▸ **REQUIREMENT**
What is needed is an exact copy of every entry, without the pictures.

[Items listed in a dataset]

....

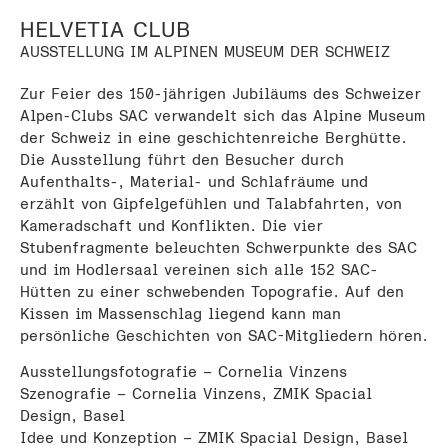
HELVETIA CLUB
AUSSTELLUNG IM ALPINEN MUSEUM DER SCHWEIZ
Zur Feier des 150-jährigen Jubiläums des Schweizer
Alpen-Clubs SAC verwandelt sich das Alpine Museum
der Schweiz in eine geschichtenreiche Berghütte.
Die Ausstellung führt den Besucher durch
Aufenthalts-, Material- und Schlafräume und
erzählt von Gipfelgefühlen und Talabfahrten, von
Kameradschaft und Konflikten. Die vier
Stubenfragmente beleuchten Schwerpunkte des SAC
und im Hodlersaal vereinen sich alle 152 SAC-
Hütten zu einer schwebenden Topografie. Auf den
Kissen im Massenschlag liegend kann man
persönliche Geschichten von SAC-Mitgliedern hören.
Ausstellungsfotografie – Cornelia Vinzens
Szenografie – Cornelia Vinzens, ZMIK Spacial
Design, Basel
Idee und Konzeption – ZMIK Spacial Design, Basel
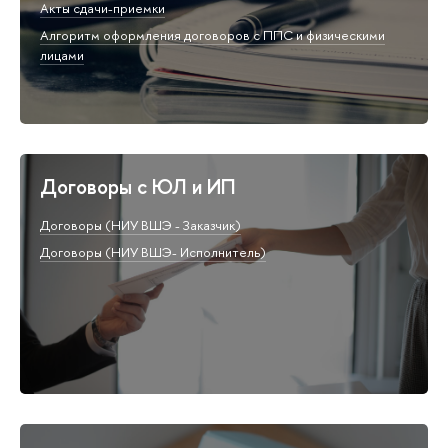
Акты сдачи-приемки
Алгоритм оформления договоров с ППС и физическими
лицами
Договоры с ЮЛ и ИП
Договоры (НИУ ВШЭ - Заказчик)
Договоры (НИУ ВШЭ- Исполнитель)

....

▸ **ANSWER TO THIS TASK**
HELVETIA CLUB
AUSSTELLUNG IM ALPINEN MUSEUM DER SCHWEIZ
Zur Feier des 150-jährigen Jubiläums des Schweizer
Alpen-Clubs SAC verwandelt sich das Alpine Museum
der Schweiz in eine geschichtenreiche Berghütte.
Die Ausstellung führt den Besucher durch
Aufenthalts-, Material- und Schlafräume und
erzählt von Gipfelgefühlen und Talabfahrten, von
Kameradschaft und Konflikten. Die vier
Stubenfragmente beleuchten Schwerpunkte des SAC
und im Hodlersaal vereinen sich alle 152 SAC-
Hütten zu einer schwebenden Topografie. Auf den
Kissen im Massenschlag liegend kann man
persönliche Geschichten von SAC-Mitgliedern hören.
Ausstellungsfotografie – Cornelia Vinzens
Szenografie – Cornelia Vinzens, ZMIK Spacial
Design, Basel
Idee und Konzeption – ZMIK Spacial Design, Basel
Акты сдачи-приемки
Алгоритм оформления договоров с ППС и физическими
лицами
Договоры с ЮЛ и ИП
Договоры (НИУ ВШЭ - Заказчик)
Договоры (НИУ ВШЭ- Исполнитель)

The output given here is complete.